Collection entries

────────────────

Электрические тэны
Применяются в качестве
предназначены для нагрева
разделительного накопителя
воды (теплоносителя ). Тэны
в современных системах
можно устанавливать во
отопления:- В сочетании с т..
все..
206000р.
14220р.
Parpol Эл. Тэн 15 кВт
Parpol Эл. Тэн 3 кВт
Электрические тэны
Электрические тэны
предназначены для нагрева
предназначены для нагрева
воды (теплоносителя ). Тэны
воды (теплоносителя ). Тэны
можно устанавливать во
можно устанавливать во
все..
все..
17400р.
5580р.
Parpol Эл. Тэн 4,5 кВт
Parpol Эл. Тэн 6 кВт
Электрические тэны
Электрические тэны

────────────────

• [Your task]:
Could you restate every record above word for word?

• [Written reply]:
Электрические тэны
Применяются в качестве
предназначены для нагрева
разделительного накопителя
воды (теплоносителя ). Тэны
в современных системах
можно устанавливать во
отопления:- В сочетании с т..
все..
206000р.
14220р.
Parpol Эл. Тэн 15 кВт
Parpol Эл. Тэн 3 кВт
Электрические тэны
Электрические тэны
предназначены для нагрева
предназначены для нагрева
воды (теплоносителя ). Тэны
воды (теплоносителя ). Тэны
можно устанавливать во
можно устанавливать во
все..
все..
17400р.
5580р.
Parpol Эл. Тэн 4,5 кВт
Parpol Эл. Тэн 6 кВт
Электрические тэны
Электрические тэны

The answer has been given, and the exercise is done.